As we sat down, a kind man bringing me a plate as I had begun to fall over again I realized why I was happy. I had stopped focusing for one day on my homelessness, and had instead focused on making someone else happy. I wanted to make sure that those kids had a happy day. I wanted to see their smiles. It was cold out, snowing, but inside the warmth of family and friends was found. I also had the first meal that was not going to make me sick since arriving there. Corned Beef with a side of freshly mashed potatoes. There was enough for everyone, a rarity there. I even was allowed seconds on the meat and potatoes.

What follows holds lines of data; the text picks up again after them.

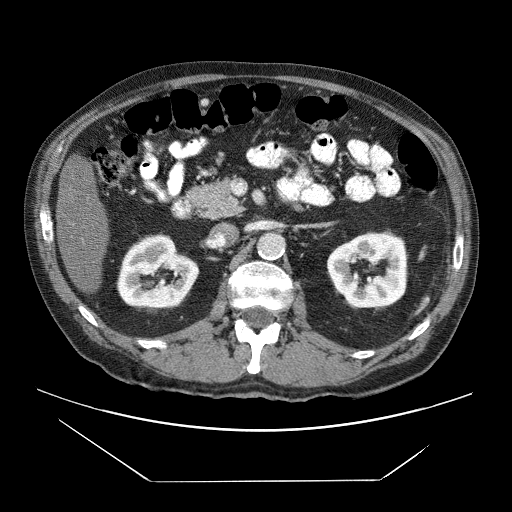
Contrast-enhanced abdominal CT (liver protocol), one axial slice; slice 17 of 83 in the series (ordered by position); 120 kVp; soft-tissue window (W 400 / L 40 HU); 2.5 mm slice thickness; 512 × 512 image matrix, field of view 420 × 420 mm. From the clinical record (not read from this slice): diagnosis: hepatocellular carcinoma (patient treated with transarterial chemoembolisation; whether this scan precedes or follows treatment is not stated here); TNM stage (as recorded): Stage-IVB; Child-Pugh class: B; tumour differentiation: poorly differentiated; tumour nodularity: uninodular.
Structures marked on this image (semi-automatically segmented with operator editing):
- liver parenchyma outside the tumour (the mass and vessels are separate outlines, so this box may not span the whole liver): bounding box [x1, y1, x2, y2] px = [56, 156, 110, 294]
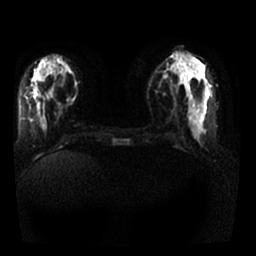
Breast MRI, one axial slice; position 10 of 25 along the scan axis; diffusion-weighted series; image 2 of 4 stored at this slice position (different b-values; order by instance number); 1.5 T; 256 × 256 image matrix, field of view 330 × 330 mm. Female patient.
Outlined on this slice (expert manual segmentation):
- tumour on diffusion-weighted imaging: bounding box [x1, y1, x2, y2] px = [33, 76, 38, 80]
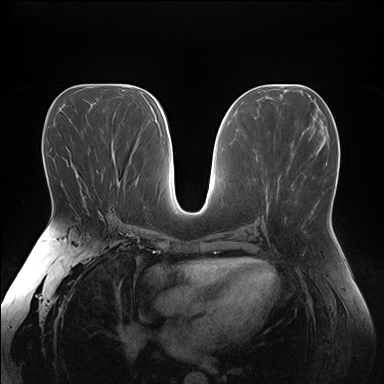
Breast MRI (dynamic contrast-enhanced), one axial slice; slice 87 of 176 in the series (ordered by position); dynamic contrast-enhanced series, time point 2 of 7 at this slice position (early post-contrast); 1.5 T; TE 1.5 ms, TR 4.1 ms; 1.1 mm slice thickness; 384 × 384 image matrix, field of view 380 × 380 mm. Female patient.
Outlined on this slice (semi-automatic segmentation, software-assisted and operator-edited):
- enhancing-tissue mask used for the functional tumour volume (all voxels passing the contrast-enhancement thresholds inside the analysis volume; usually the tumour): bounding box <99,212,101,214> (left, top, right, bottom; pixels)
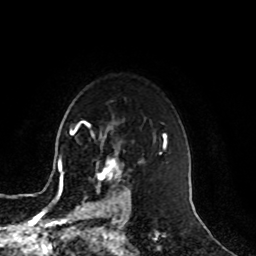
Breast MRI, one axial slice; position 71 of 100 along the scan axis; cropped to one breast; dynamic contrast-enhanced series, time point 2 of 8 at this slice position (early post-contrast); 1.5 T; TE 4.2 ms, TR 7 ms; 2 mm slice thickness; 256 × 256 image matrix, field of view 180 × 180 mm. Female patient.
Outlined on this slice (semi-automatic segmentation, software-assisted and operator-edited):
- enhancing-tissue mask used for the functional tumour volume (all voxels passing the contrast-enhancement thresholds inside the analysis volume; usually the tumour): bounding box [x1, y1, x2, y2] px = [82, 160, 131, 209]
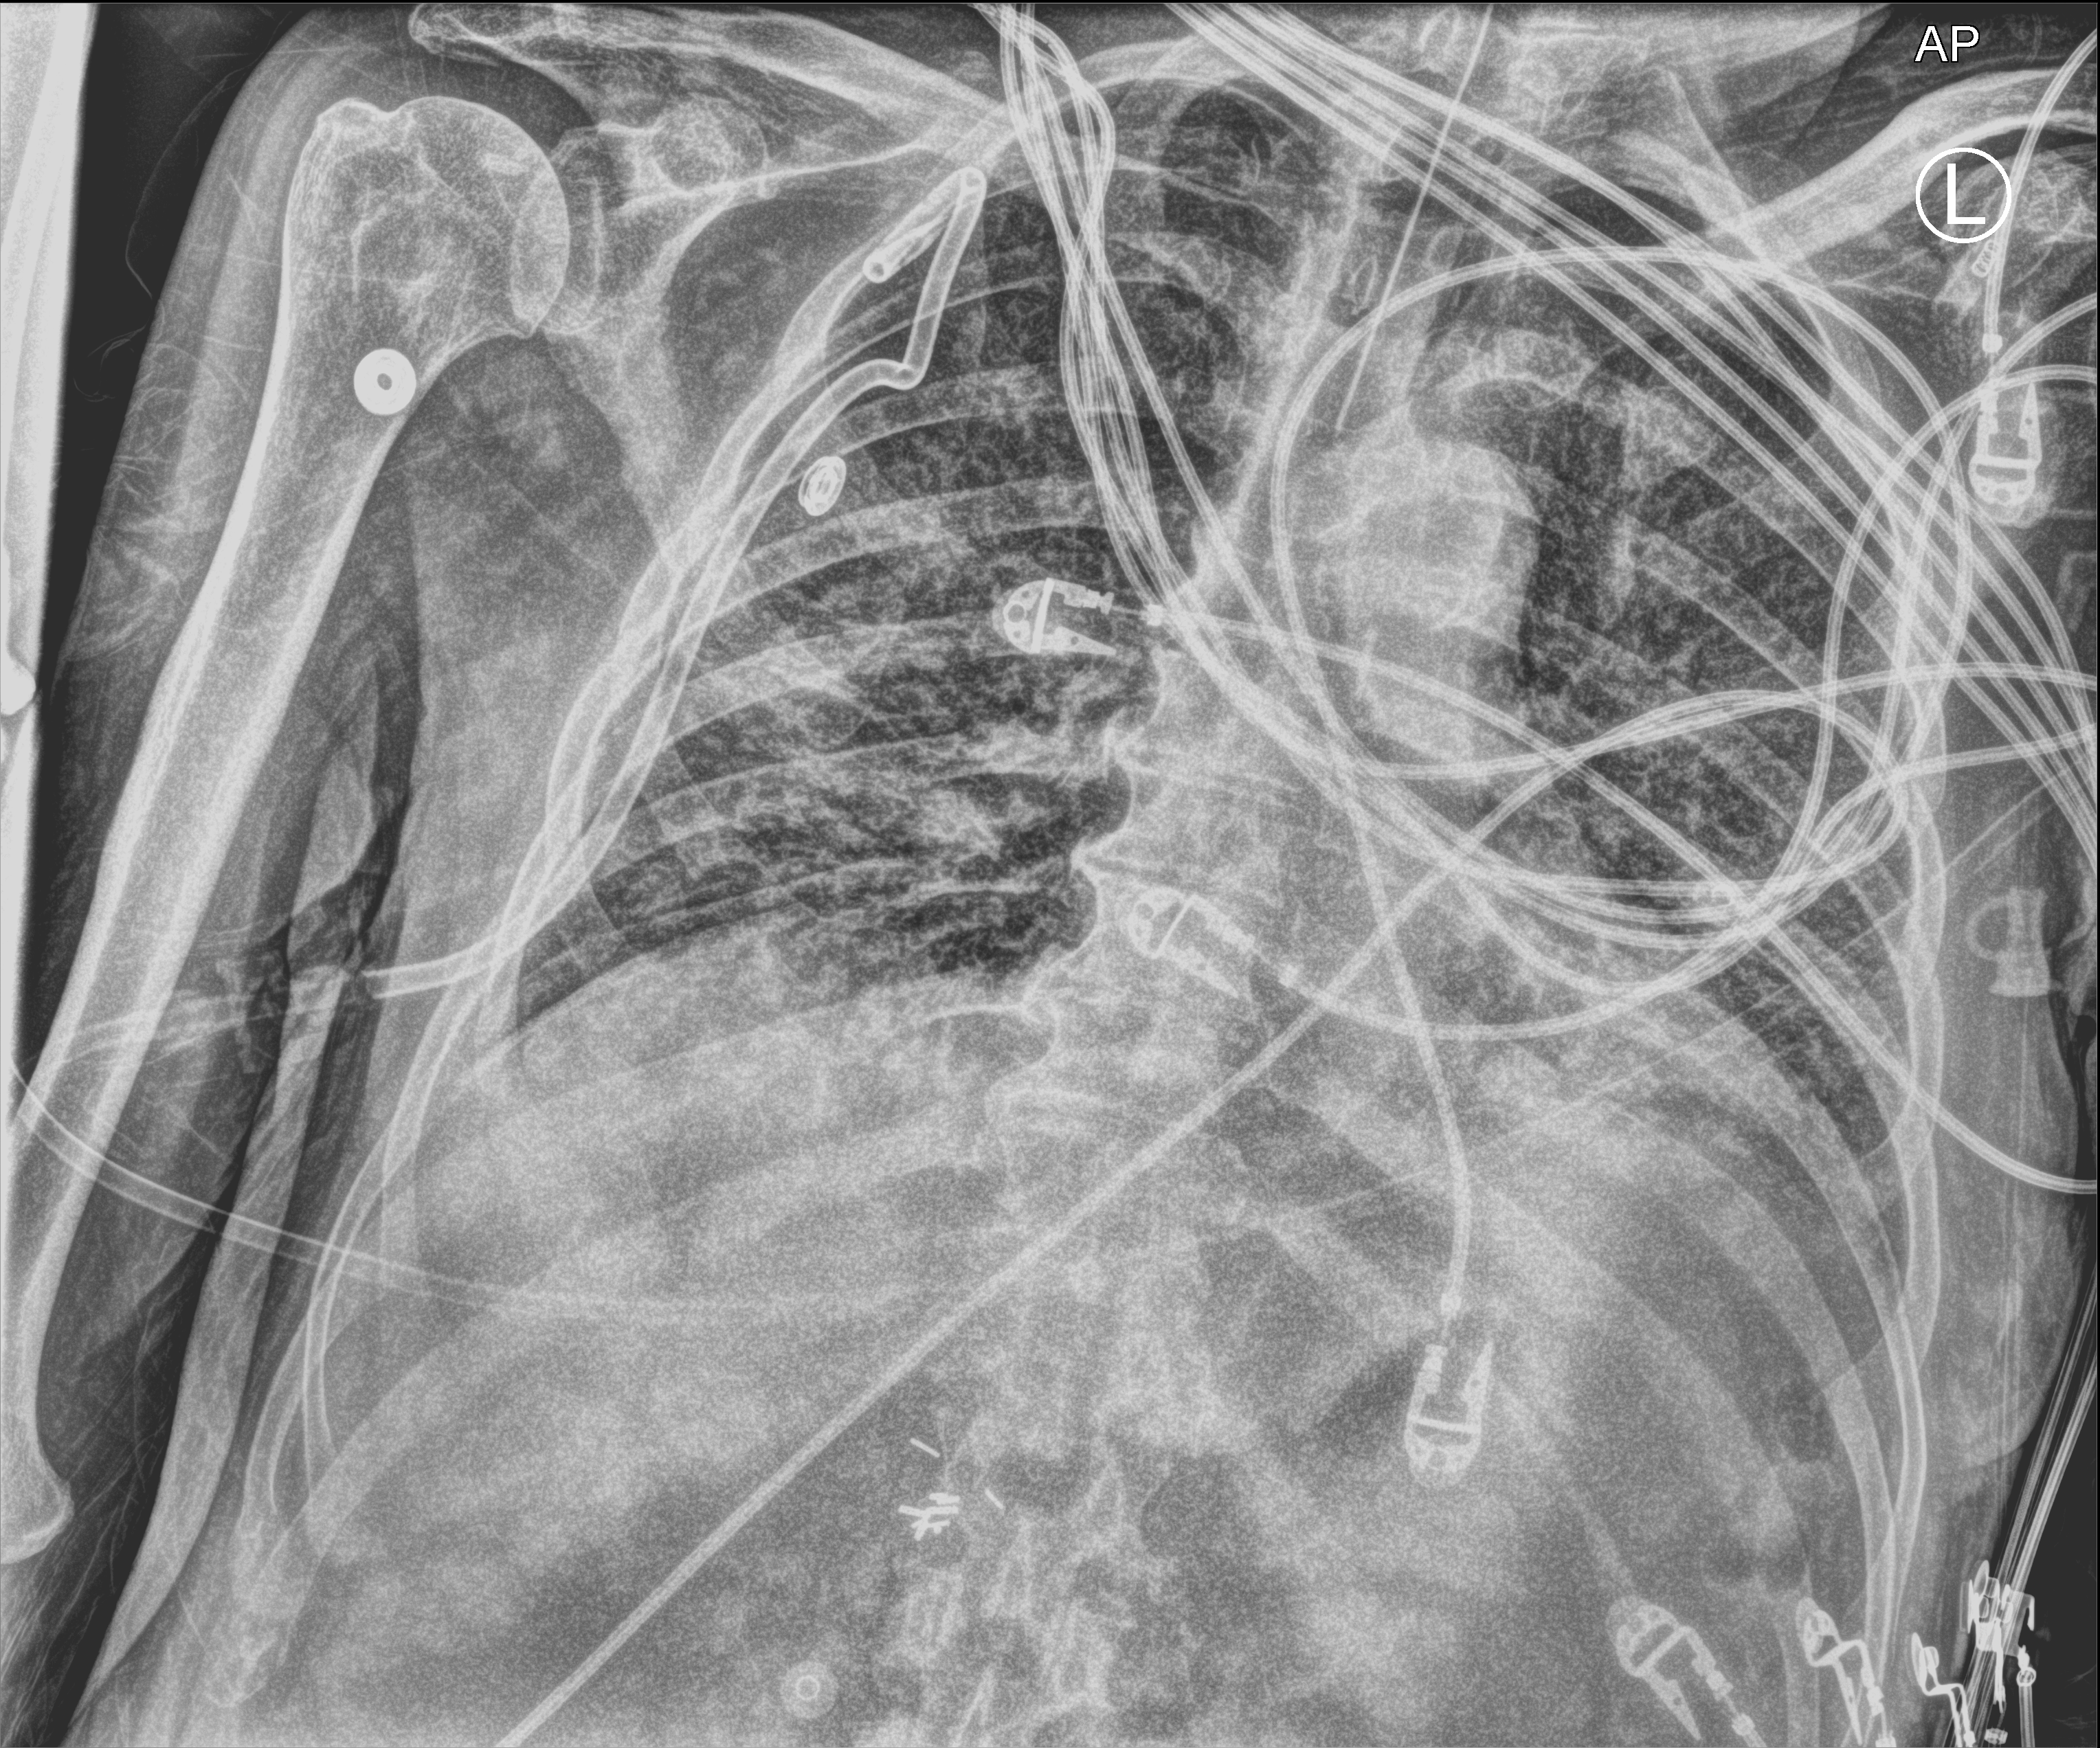
Bedside chest radiograph (computed radiography), anteroposterior (AP) projection. Male patient hospitalised with COVID-19, age 75–90 years.
Hospital-stay facts (about this admission, not read from this image; timing relative to this image not recorded): admitted to intensive care during this hospital stay: yes; mechanically ventilated during this hospital stay: yes; length of hospital stay: 23 days.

I hid from the camera, this was helped by the smile that would not abate, I could not stop grinning. After all, the children were laughing, our temporary home felt like a home for once and until it was time to sleep no one fought, there was no need to try to steal food, and we were all content. The next morning there was no green, just the cold snow. There was too little food once more and it all went back to being a gray existence, dull and painful. Except, that I still felt happy.

My happiness was not permanent, yet, my acceptance that I could feel happiness made it easier to exist in a state of contentment. Without that day, I might very well have been too depressed to fight for survival a month later, when I nearly froze to death. That shelter is a special hell, for those in need, for those who no one cares enough about. It is not up to code, safe, and they do not try to make you safe or happy. It was merely a whim that lead to that one day, a kindness so rarely given.

As more and more families lose their homes, they head to shelters just like that one. Today, I remembered my own agony as I fondled a bit of green paint hidden just inside my sleeve, the paint stain is left over from that day. I too considered why I kept the shirt, and I realized despite it being a bit uncomfortable, always too warm , I keep it because this shirt has memories attached. It isn’t just the shade of green that sets my hair afire, smooths my skin, and makes me feel absolutely beautiful. The beauty I feel is instead in the subconscious associations with happiness.

When you have nothing, you still have your soul, your life, and the ability to love.
Happy Saint Padraig’s Day. May the road rise to meet you, your friends and family greet you, and love fill your heart today.